Une autre couleur de murs

Partant d'un reportage sur Al Qaïda à RDI... à la couleur des murs de ma cellule - couleur que je nomme 'liberté'.
À RDI ce soir, on pouvait regarder un reportage sur Al Qaïda et ses ramifications au Pakistan, en Arabie et au Yémen.

Il y a un clivage fondamentale entre notre façon de penser occidentale et la façon de penser moyen-orientale - pour ne pas dire Islamique.

À entendre d'un côté la montée de la droite Américaine et la polarisation unilatérale des idées dans les pays arabes, il est clair que de plus en plus nous nous dirigeons vers une autre épopée de croisades et d'infidèles. L'Afghanistan est en ruine et les fonds promis pour la reconstruction n'ont jamais atteint le mortar et le repavage des routes. Nous nous préparons à dévisager l'Irak à coup de bombes téléguidées à la Nintendo tout en faisant fi des "dommages collatéraux" humains et de l'après Irak.

Tout le domaine du moyen orient est un système complexe en équilibre instable où vivent des millions d'êtres humains et nous nous apprêtons à tout déstabiliser et imposer, de force, une démocratie. Suis-je le seul à voir une contradiction entre "imposition" et "démocratie"? On ne peut imposer une démocratie, elle doit émerger des individus, de la population, pas d'une dictature - aussi occidentale soit-elle!

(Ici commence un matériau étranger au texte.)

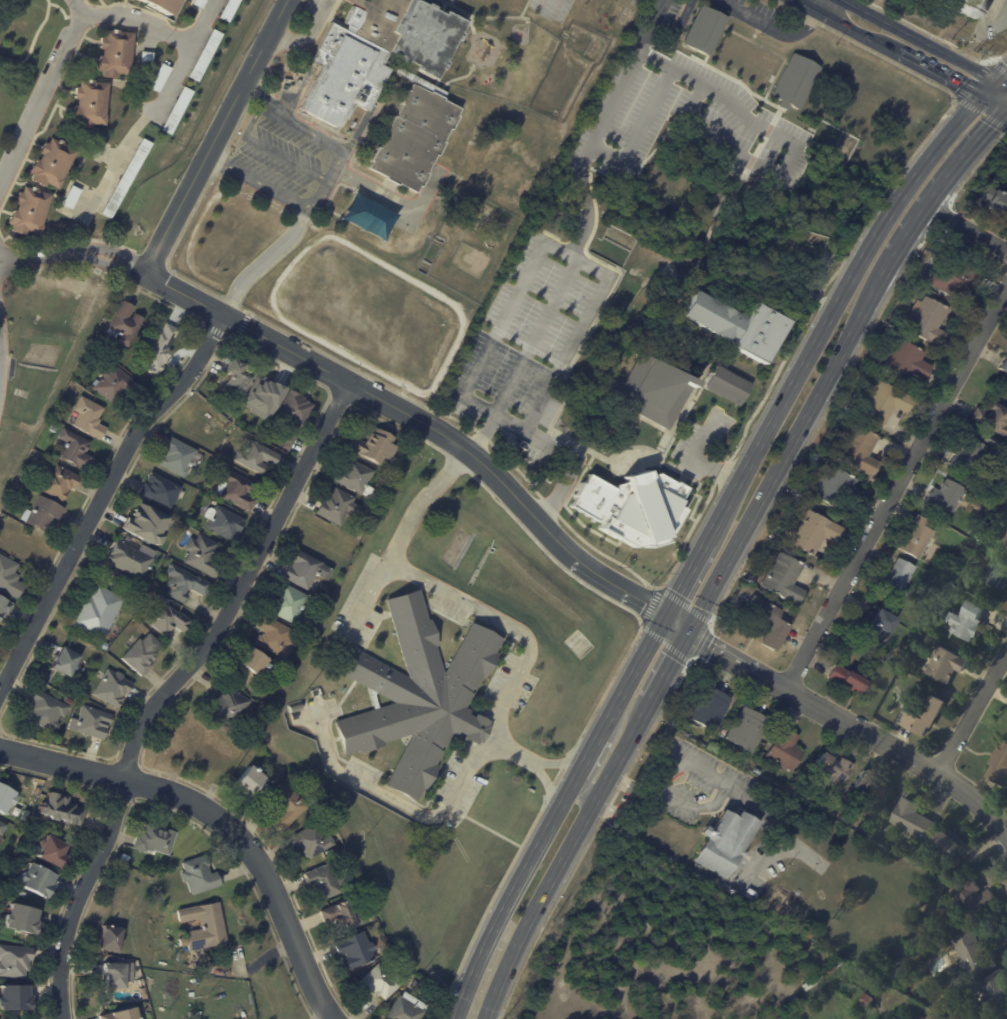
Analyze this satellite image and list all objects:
building: (198, 2)
building: (160, 5)
road: (551, 5)
road: (815, 5)
parking lot: (310, 7)
building: (972, 7)
parking lot: (551, 8)
building: (227, 9)
parking lot: (756, 15)
road: (138, 21)
road: (769, 26)
building: (701, 30)
road: (309, 33)
road: (919, 39)
road: (889, 47)
building: (375, 52)
building: (115, 54)
building: (203, 54)
building: (146, 57)
building: (159, 76)
road: (997, 78)
building: (794, 82)
traffic signals: (987, 88)
road: (45, 93)
road: (997, 93)
road: (734, 102)
building: (91, 104)
building: (175, 108)
road: (153, 111)
parking lot: (682, 112)
road: (638, 130)
road: (217, 134)
building: (412, 137)
road: (323, 141)
road: (722, 144)
building: (99, 149)
road: (272, 149)
parking lot: (277, 160)
building: (51, 164)
building: (126, 174)
road: (947, 180)
road: (259, 183)
building: (69, 196)
building: (995, 201)
building: (28, 212)
building: (136, 228)
road: (585, 228)
road: (968, 230)
road: (73, 250)
road: (563, 255)
road: (261, 264)
building: (952, 278)
road: (675, 289)
road: (833, 303)
building: (929, 322)
building: (734, 323)
building: (126, 324)
park: (669, 335)
parking lot: (531, 344)
building: (159, 348)
building: (634, 348)
building: (905, 362)
building: (1002, 365)
building: (238, 377)
building: (116, 384)
building: (727, 384)
building: (654, 390)
building: (261, 396)
building: (64, 401)
building: (884, 402)
building: (293, 416)
building: (91, 417)
building: (992, 418)
building: (55, 428)
road: (792, 441)
building: (989, 441)
parking lot: (702, 442)
building: (376, 446)
building: (77, 449)
building: (858, 451)
road: (568, 455)
building: (965, 455)
building: (179, 457)
building: (258, 457)
road: (693, 459)
building: (358, 477)
building: (26, 478)
road: (446, 478)
building: (972, 480)
building: (60, 482)
building: (20, 487)
building: (835, 489)
building: (162, 490)
building: (238, 490)
building: (1001, 492)
road: (101, 495)
road: (901, 497)
building: (943, 497)
building: (632, 506)
building: (340, 507)
building: (1001, 508)
building: (43, 513)
building: (225, 522)
building: (149, 523)
building: (808, 532)
building: (915, 537)
building: (1004, 548)
building: (204, 555)
road: (571, 555)
building: (130, 559)
building: (307, 569)
road: (685, 575)
building: (997, 576)
building: (10, 577)
building: (782, 577)
building: (895, 579)
building: (186, 583)
road: (369, 597)
building: (289, 603)
building: (5, 607)
building: (99, 612)
traffic signals: (664, 615)
road: (491, 618)
building: (167, 619)
building: (764, 621)
building: (967, 622)
traffic signals: (690, 628)
building: (876, 629)
building: (276, 637)
building: (105, 645)
building: (844, 652)
building: (143, 655)
building: (69, 662)
building: (254, 664)
road: (669, 666)
building: (945, 666)
building: (845, 680)
road: (168, 687)
building: (114, 691)
building: (420, 696)
building: (70, 701)
building: (227, 706)
building: (298, 707)
building: (707, 707)
building: (48, 711)
road: (975, 712)
building: (922, 716)
building: (93, 723)
building: (747, 729)
building: (783, 749)
building: (741, 750)
road: (553, 763)
building: (830, 766)
building: (999, 767)
road: (582, 772)
road: (545, 776)
building: (251, 784)
building: (868, 785)
building: (6, 798)
road: (403, 804)
building: (288, 807)
building: (61, 809)
road: (552, 814)
building: (26, 815)
road: (219, 818)
building: (912, 820)
building: (3, 826)
building: (156, 838)
building: (723, 841)
building: (312, 842)
building: (948, 843)
building: (55, 848)
building: (127, 857)
road: (563, 859)
building: (955, 873)
building: (200, 875)
building: (38, 880)
building: (329, 881)
building: (23, 893)
building: (969, 896)
building: (344, 916)
building: (372, 916)
building: (22, 917)
building: (204, 925)
building: (797, 929)
building: (805, 933)
building: (111, 938)
building: (358, 950)
building: (971, 953)
building: (15, 960)
building: (822, 973)
building: (118, 974)
building: (411, 976)
building: (142, 981)
building: (380, 983)
building: (994, 992)
building: (145, 994)
building: (15, 997)
building: (864, 1000)
building: (408, 1008)
building: (786, 1013)
building: (125, 1014)

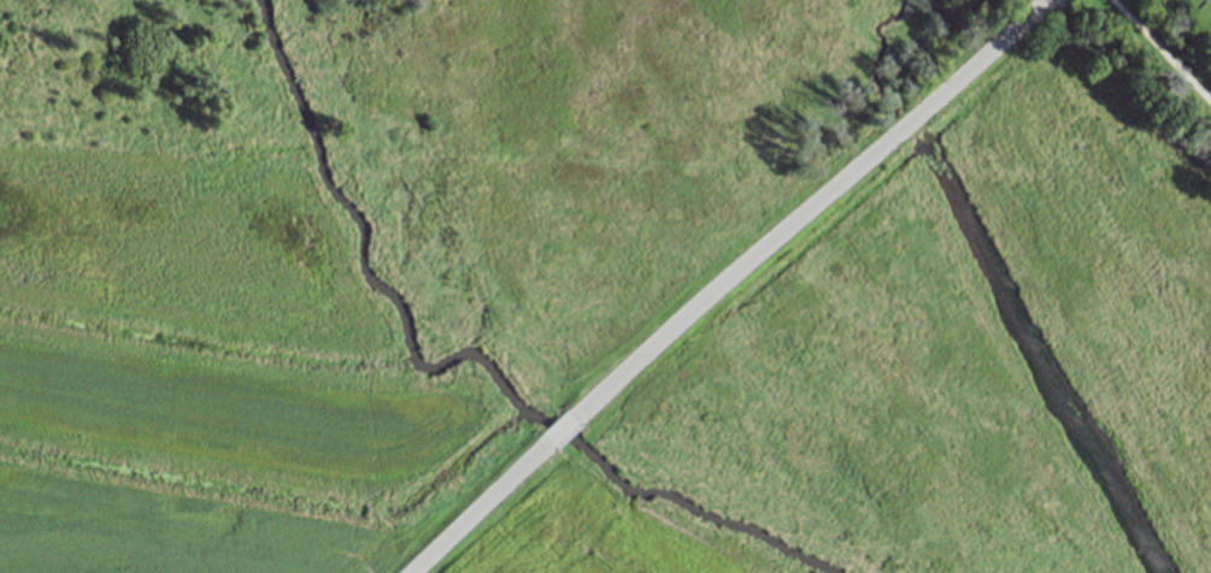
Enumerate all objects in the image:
road: (1159, 52)
road: (810, 208)
road: (561, 430)
road: (479, 507)
crop: (589, 540)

Un autre aspect du clivage entre la pensée occidentale et le moyen-orient se situe sur un niveau encore plus fondamental: la religion. Que nous soyons d'accord ou non avec celle-ci, la religion est une composante fondamentale du psyché humain et de la motivation de ses actions. Dois-je rappeler le fameux cri "Allah est grand" de supposés martyres avant de déclencher leur ceinture de TNT? Dois-je rappeler les prières de ces Chrétiens avant de torturer leurs victimes pour les sauver? La dimension religieuse est une composante fondamentale et critique pour comprendre la situation actuelle.

Beaucoup de gens qui souscrivent à la religion la plus pratiquée actuellement sur cette planète considèrent que nous, occidentaux, sommes dans l'erreur et sommes des impies de leur imposer notre façon de penser et de gouverner. Il faut ajouter que le fait que nous les maintenons dans un état de pauvreté indécent mousse une idéologie plutôt radicale.

La liberté de penser ne s'impose pas. La liberté de croire ne s'impose pas. La liberté tout court ne s'impose pas.

Quand nous auront compris ceci, nous accepterons un peu plus les autres façons de penser. Et peut-être que, d'ici là, aurons-nous réalisé que ce que nous appelons 'liberté', n'est qu'une couleur de murs de cellule quelque peu différente - ni meilleure ni pire - juste différente.

Et quand nous auront compris ceci, peut être notre façon d'être et nos agissements seront tels que nous mériterons le respect des idéologies différentes et que, tous ensemble, tout en pensant très différemment, auront-nous un but commun: le bonheur de l'être humain que nous sommes tous et sa réalisation dans l'harmonie avec ses semblables.

Et surtout, l'harmonie ne se réalise que dans la différences de ses différentes sonorités.